◆ **WHAT YOU ARE ASKED TO DO**:
An exact copy of the data below is needed; please leave out any pictures.

◆ **PROVIDED MATERIAL**:
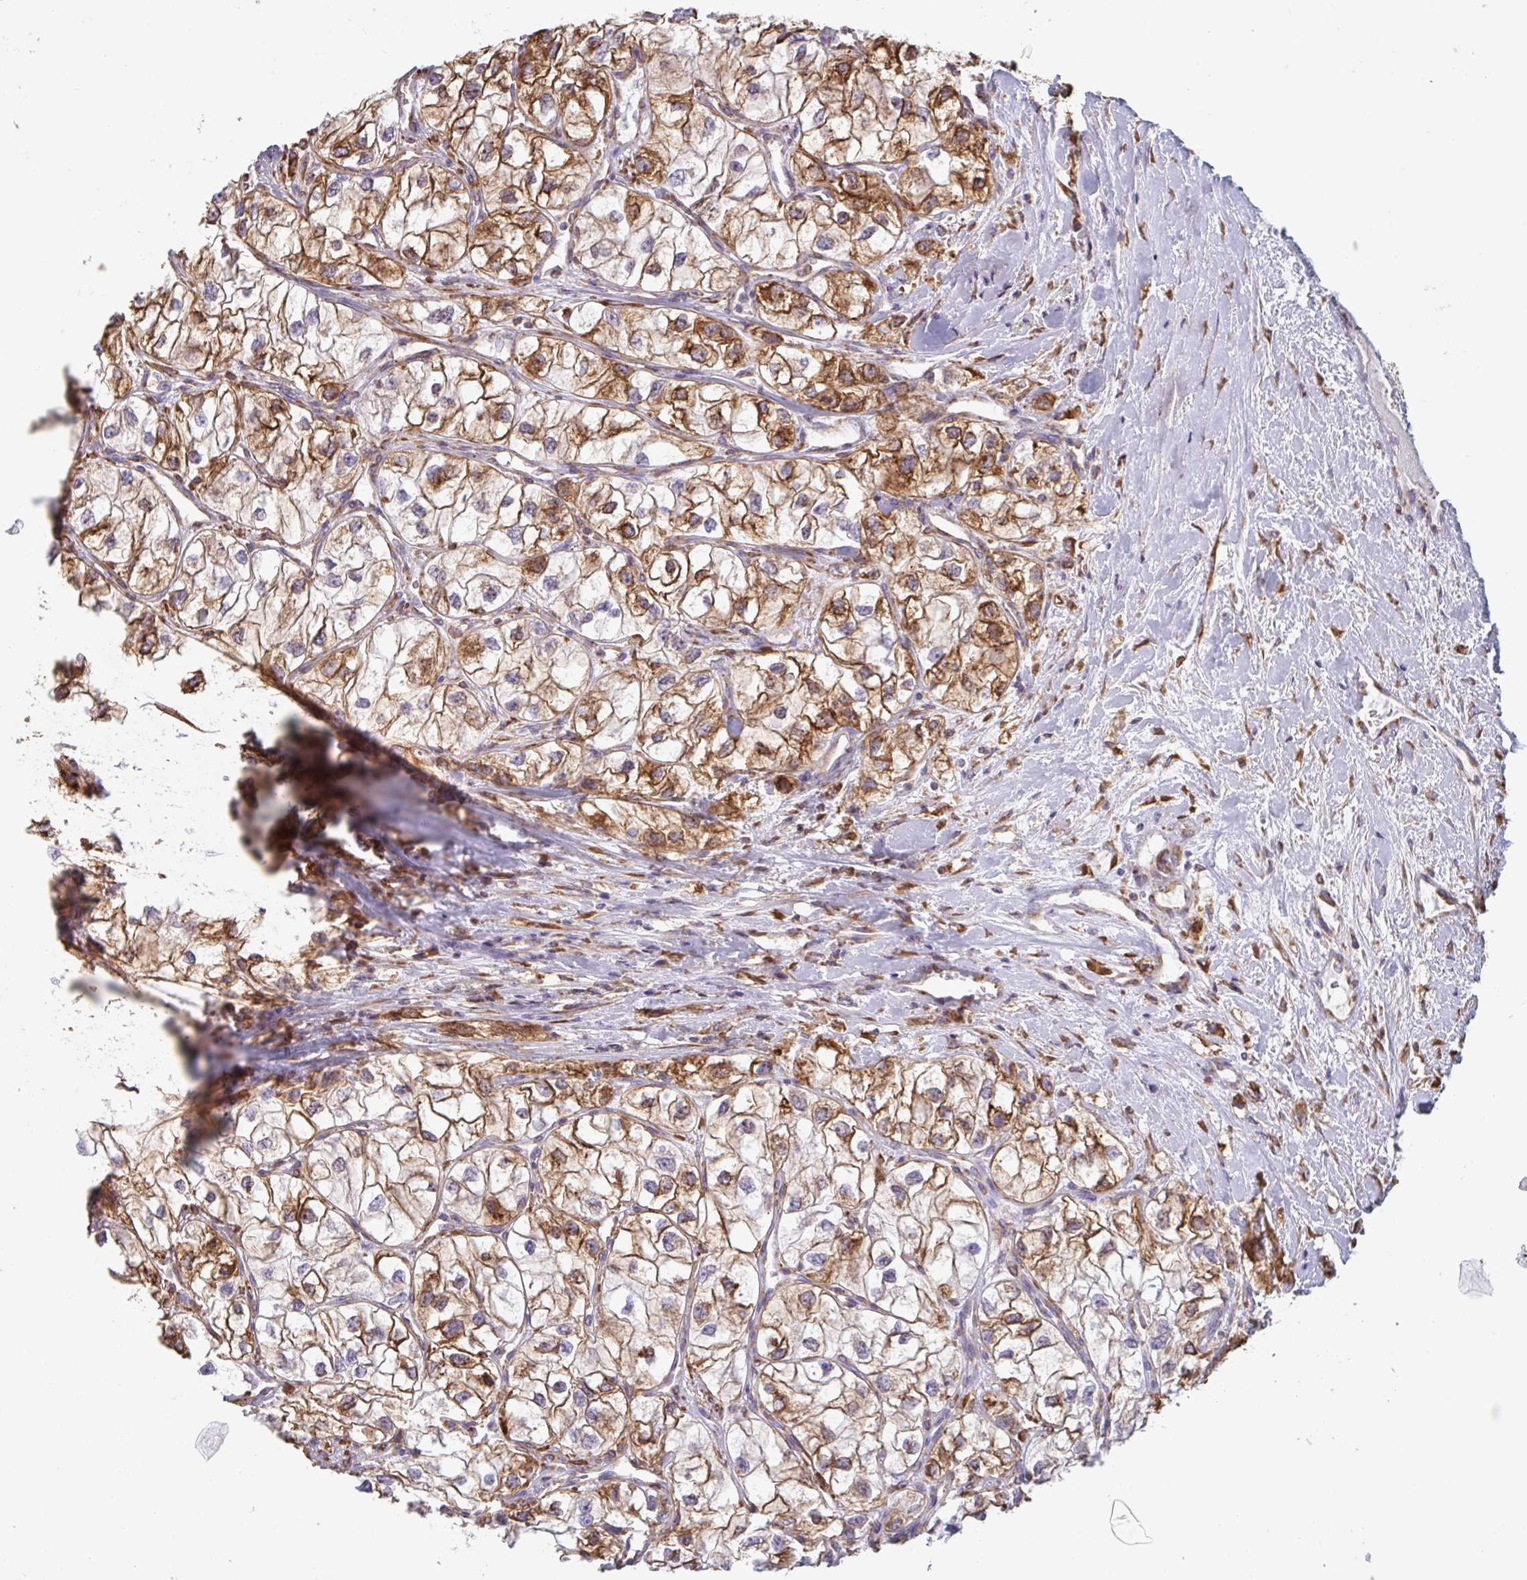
{"staining": {"intensity": "strong", "quantity": "25%-75%", "location": "cytoplasmic/membranous"}, "tissue": "renal cancer", "cell_type": "Tumor cells", "image_type": "cancer", "snomed": [{"axis": "morphology", "description": "Adenocarcinoma, NOS"}, {"axis": "topography", "description": "Kidney"}], "caption": "Immunohistochemical staining of human renal adenocarcinoma demonstrates high levels of strong cytoplasmic/membranous staining in about 25%-75% of tumor cells.", "gene": "DOK4", "patient": {"sex": "male", "age": 59}}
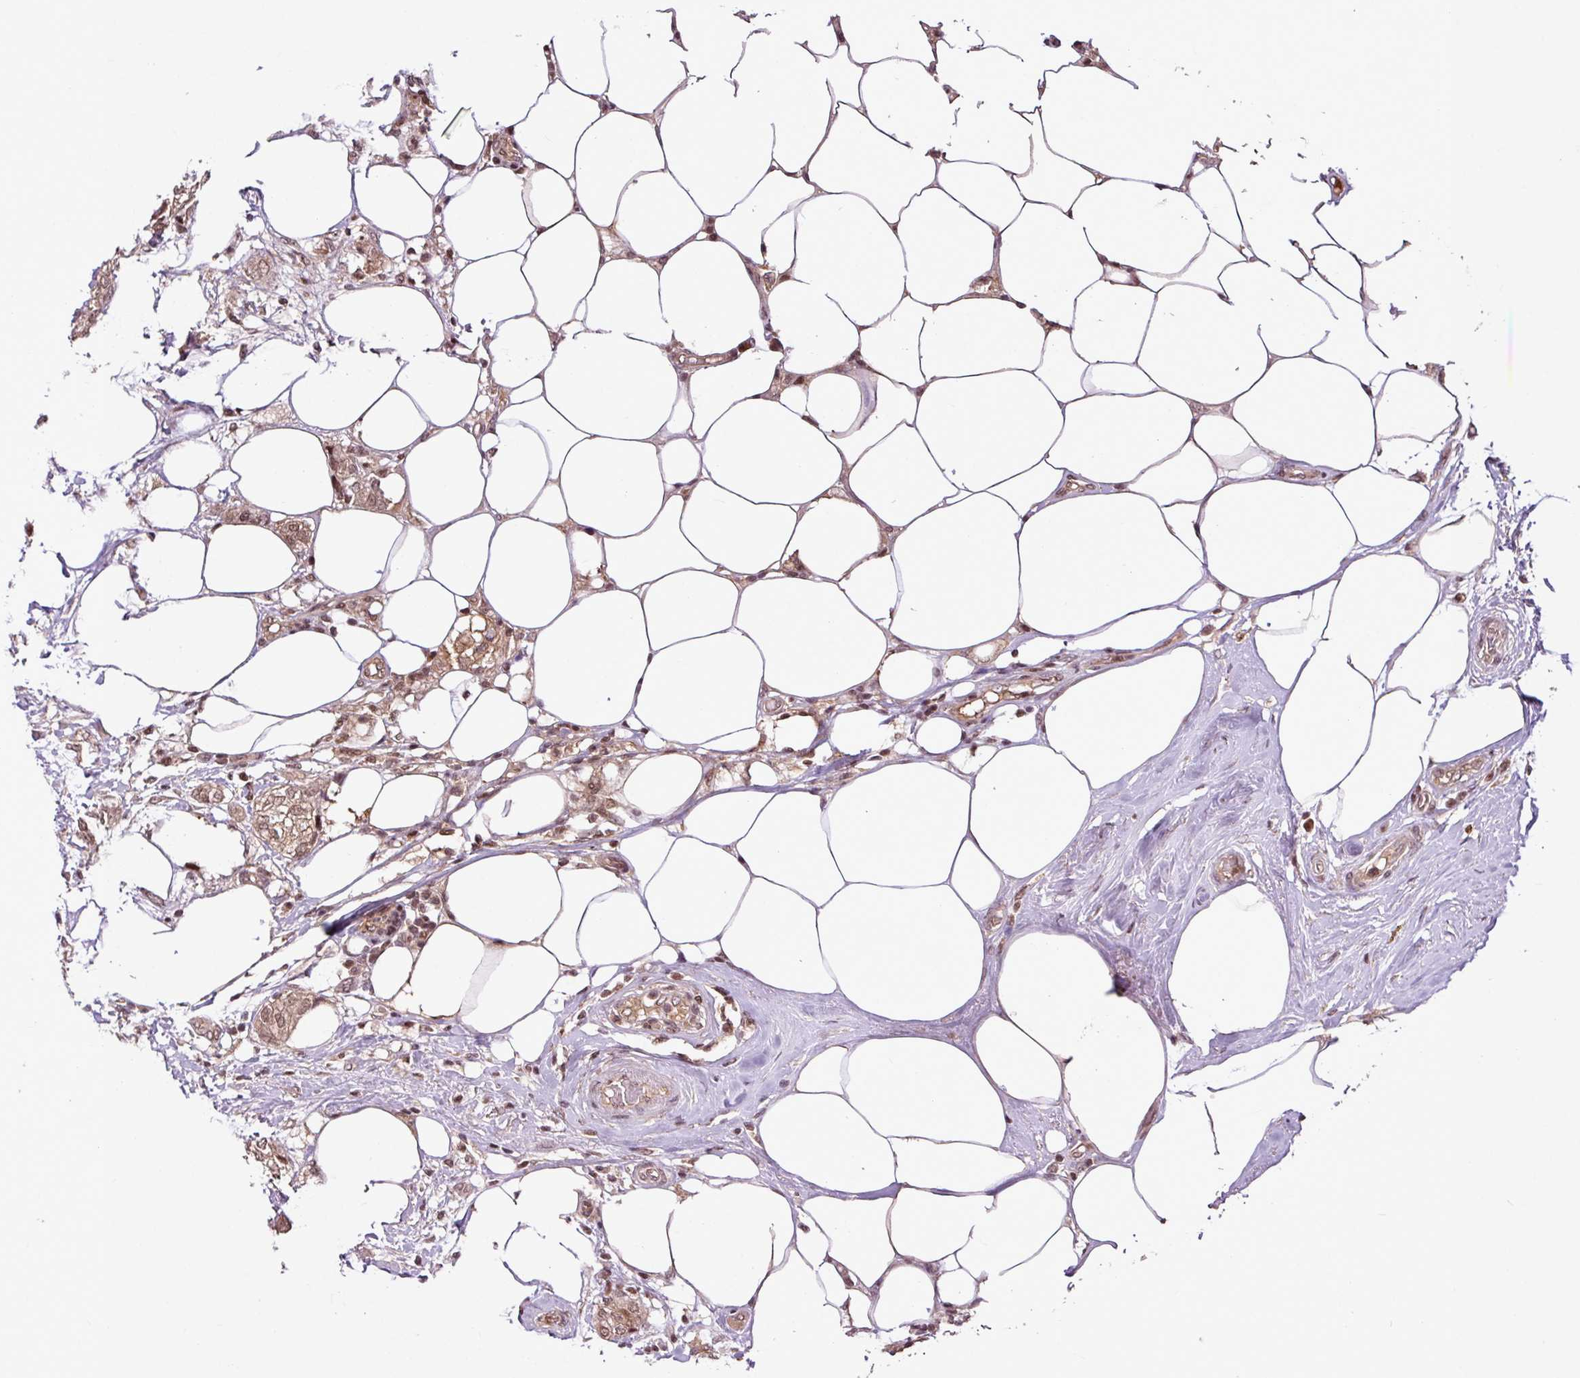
{"staining": {"intensity": "moderate", "quantity": ">75%", "location": "cytoplasmic/membranous,nuclear"}, "tissue": "breast cancer", "cell_type": "Tumor cells", "image_type": "cancer", "snomed": [{"axis": "morphology", "description": "Duct carcinoma"}, {"axis": "topography", "description": "Breast"}], "caption": "Moderate cytoplasmic/membranous and nuclear protein staining is seen in about >75% of tumor cells in breast cancer (intraductal carcinoma).", "gene": "ITPKC", "patient": {"sex": "female", "age": 73}}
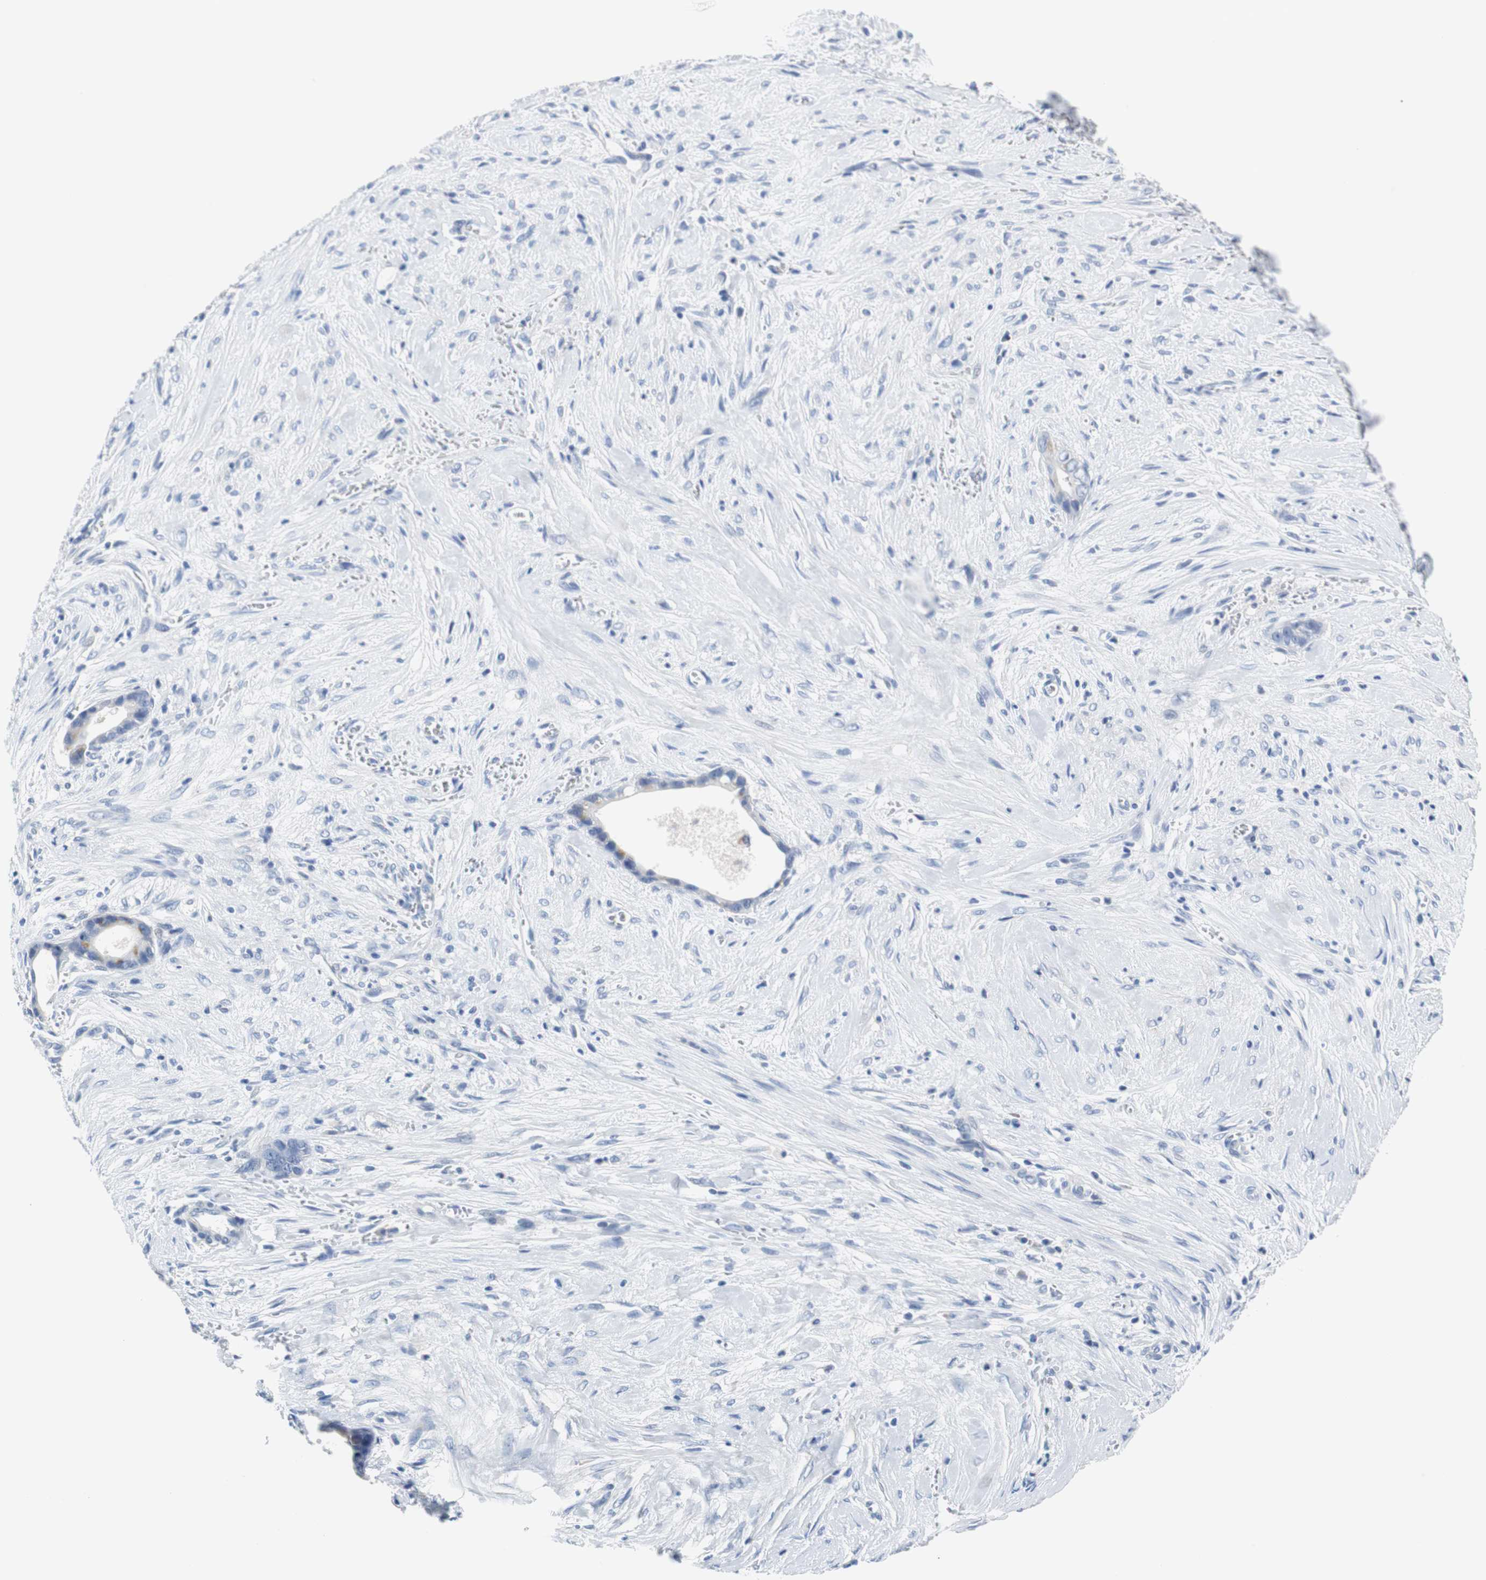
{"staining": {"intensity": "negative", "quantity": "none", "location": "none"}, "tissue": "liver cancer", "cell_type": "Tumor cells", "image_type": "cancer", "snomed": [{"axis": "morphology", "description": "Cholangiocarcinoma"}, {"axis": "topography", "description": "Liver"}], "caption": "Immunohistochemical staining of human liver cholangiocarcinoma exhibits no significant positivity in tumor cells.", "gene": "PCK1", "patient": {"sex": "female", "age": 55}}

◆ **SOLUTION TO THE PROBLEM**:
{"staining": {"intensity": "strong", "quantity": "25%-75%", "location": "cytoplasmic/membranous"}, "tissue": "renal cancer", "cell_type": "Tumor cells", "image_type": "cancer", "snomed": [{"axis": "morphology", "description": "Adenocarcinoma, NOS"}, {"axis": "topography", "description": "Kidney"}], "caption": "Immunohistochemical staining of human renal adenocarcinoma demonstrates high levels of strong cytoplasmic/membranous staining in about 25%-75% of tumor cells.", "gene": "DOK4", "patient": {"sex": "male", "age": 59}}
{"staining": {"intensity": "moderate", "quantity": ">75%", "location": "cytoplasmic/membranous,nuclear"}, "tissue": "breast cancer", "cell_type": "Tumor cells", "image_type": "cancer", "snomed": [{"axis": "morphology", "description": "Duct carcinoma"}, {"axis": "topography", "description": "Breast"}], "caption": "Moderate cytoplasmic/membranous and nuclear protein staining is seen in about >75% of tumor cells in breast cancer (intraductal carcinoma).", "gene": "ITPKC", "patient": {"sex": "female", "age": 73}}
{"staining": {"intensity": "negative", "quantity": "none", "location": "none"}, "tissue": "liver cancer", "cell_type": "Tumor cells", "image_type": "cancer", "snomed": [{"axis": "morphology", "description": "Cholangiocarcinoma"}, {"axis": "topography", "description": "Liver"}], "caption": "Immunohistochemical staining of human liver cholangiocarcinoma exhibits no significant positivity in tumor cells.", "gene": "PCK1", "patient": {"sex": "female", "age": 55}}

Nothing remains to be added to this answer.